Lines before the one containing "Поддержка многопользовательской работы" are not wanted. Transcribe that line and all after it exactly, to the end of the entries.

↓↓↓

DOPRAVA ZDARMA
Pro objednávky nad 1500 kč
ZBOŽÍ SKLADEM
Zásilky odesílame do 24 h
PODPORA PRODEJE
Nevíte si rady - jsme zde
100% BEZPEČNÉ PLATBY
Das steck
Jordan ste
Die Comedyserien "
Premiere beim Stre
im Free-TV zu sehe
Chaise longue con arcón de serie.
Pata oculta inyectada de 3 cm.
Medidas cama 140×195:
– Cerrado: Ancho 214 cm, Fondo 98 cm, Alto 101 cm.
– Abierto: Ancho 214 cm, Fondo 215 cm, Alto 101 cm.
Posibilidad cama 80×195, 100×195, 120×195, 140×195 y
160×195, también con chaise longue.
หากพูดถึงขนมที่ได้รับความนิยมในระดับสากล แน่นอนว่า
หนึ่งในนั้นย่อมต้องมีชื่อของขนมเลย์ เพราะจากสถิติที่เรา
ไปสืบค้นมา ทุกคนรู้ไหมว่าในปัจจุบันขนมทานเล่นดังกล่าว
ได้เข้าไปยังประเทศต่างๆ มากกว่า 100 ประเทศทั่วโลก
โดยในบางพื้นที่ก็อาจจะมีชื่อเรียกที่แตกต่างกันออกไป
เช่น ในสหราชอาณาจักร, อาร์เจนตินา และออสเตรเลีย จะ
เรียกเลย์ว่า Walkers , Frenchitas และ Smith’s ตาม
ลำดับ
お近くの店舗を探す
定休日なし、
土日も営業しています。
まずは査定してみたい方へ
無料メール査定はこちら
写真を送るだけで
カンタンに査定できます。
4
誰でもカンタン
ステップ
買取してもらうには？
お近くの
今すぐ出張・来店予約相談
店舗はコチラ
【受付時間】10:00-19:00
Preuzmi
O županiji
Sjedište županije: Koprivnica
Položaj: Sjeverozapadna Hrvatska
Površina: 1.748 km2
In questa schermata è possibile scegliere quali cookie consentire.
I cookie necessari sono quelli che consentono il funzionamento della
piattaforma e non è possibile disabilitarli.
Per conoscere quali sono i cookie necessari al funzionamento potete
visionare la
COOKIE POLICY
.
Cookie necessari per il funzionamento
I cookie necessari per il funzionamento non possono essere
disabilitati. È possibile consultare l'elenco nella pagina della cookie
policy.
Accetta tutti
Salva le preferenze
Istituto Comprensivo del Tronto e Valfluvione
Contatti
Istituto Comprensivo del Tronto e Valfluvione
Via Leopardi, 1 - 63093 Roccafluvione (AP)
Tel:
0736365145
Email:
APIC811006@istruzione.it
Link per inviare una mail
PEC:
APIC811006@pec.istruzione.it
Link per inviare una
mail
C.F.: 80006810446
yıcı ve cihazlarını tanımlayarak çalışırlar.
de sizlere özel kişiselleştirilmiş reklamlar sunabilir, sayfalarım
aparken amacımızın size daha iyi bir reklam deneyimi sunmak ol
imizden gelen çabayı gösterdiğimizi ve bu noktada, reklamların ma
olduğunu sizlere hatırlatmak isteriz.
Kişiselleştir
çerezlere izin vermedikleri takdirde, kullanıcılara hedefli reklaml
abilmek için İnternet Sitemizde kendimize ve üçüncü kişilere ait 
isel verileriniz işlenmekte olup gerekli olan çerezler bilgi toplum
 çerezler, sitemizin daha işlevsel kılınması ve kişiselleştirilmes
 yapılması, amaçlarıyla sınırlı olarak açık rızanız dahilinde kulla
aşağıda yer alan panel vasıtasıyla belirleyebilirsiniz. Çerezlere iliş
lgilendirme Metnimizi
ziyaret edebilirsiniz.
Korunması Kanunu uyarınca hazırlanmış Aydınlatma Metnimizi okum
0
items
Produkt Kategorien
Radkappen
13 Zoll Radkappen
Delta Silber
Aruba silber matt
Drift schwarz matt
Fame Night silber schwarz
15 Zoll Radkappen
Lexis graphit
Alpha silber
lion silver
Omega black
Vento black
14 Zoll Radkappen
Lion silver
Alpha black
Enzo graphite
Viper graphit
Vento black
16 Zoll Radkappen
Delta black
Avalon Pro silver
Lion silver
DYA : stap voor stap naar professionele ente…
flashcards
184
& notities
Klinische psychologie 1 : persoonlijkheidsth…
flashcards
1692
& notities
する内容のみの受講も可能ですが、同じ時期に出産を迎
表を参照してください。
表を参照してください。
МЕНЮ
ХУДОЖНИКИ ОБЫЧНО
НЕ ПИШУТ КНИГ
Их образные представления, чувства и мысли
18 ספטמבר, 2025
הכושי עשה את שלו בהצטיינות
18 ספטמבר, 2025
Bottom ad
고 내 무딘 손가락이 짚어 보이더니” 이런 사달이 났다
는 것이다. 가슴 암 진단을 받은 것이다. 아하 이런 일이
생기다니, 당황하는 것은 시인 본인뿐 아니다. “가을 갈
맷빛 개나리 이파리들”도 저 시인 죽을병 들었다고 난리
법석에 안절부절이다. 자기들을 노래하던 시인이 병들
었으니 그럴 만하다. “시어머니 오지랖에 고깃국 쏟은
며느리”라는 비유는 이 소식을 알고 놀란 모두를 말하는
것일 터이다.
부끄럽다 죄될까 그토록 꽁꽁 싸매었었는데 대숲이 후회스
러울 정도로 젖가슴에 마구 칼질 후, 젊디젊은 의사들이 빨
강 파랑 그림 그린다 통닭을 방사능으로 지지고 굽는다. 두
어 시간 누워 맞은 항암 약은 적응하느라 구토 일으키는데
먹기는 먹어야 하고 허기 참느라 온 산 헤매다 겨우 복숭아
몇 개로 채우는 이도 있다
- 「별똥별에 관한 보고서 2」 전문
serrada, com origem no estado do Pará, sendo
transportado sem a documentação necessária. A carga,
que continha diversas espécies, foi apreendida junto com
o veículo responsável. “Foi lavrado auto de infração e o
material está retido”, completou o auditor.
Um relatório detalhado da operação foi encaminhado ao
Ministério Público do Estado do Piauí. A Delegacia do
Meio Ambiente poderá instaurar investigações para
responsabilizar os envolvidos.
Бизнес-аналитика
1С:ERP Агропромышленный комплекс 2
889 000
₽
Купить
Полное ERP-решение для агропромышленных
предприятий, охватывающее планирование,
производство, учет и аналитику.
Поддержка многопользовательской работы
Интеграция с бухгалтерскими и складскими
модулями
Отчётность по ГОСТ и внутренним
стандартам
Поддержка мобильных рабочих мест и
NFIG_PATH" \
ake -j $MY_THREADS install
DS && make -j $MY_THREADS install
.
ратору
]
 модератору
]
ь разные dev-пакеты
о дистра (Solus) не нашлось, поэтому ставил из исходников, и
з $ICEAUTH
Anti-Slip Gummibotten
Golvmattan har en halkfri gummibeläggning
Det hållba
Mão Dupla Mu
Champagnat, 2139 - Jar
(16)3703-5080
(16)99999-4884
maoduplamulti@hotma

↑↑↑

● **Solution to this exercise**:
Поддержка многопользовательской работы
Интеграция с бухгалтерскими и складскими
модулями
Отчётность по ГОСТ и внутренним
стандартам
Поддержка мобильных рабочих мест и
NFIG_PATH" \
ake -j $MY_THREADS install
DS && make -j $MY_THREADS install
.
ратору
]
 модератору
]
ь разные dev-пакеты
о дистра (Solus) не нашлось, поэтому ставил из исходников, и
з $ICEAUTH
Anti-Slip Gummibotten
Golvmattan har en halkfri gummibeläggning
Det hållba
Mão Dupla Mu
Champagnat, 2139 - Jar
(16)3703-5080
(16)99999-4884
maoduplamulti@hotma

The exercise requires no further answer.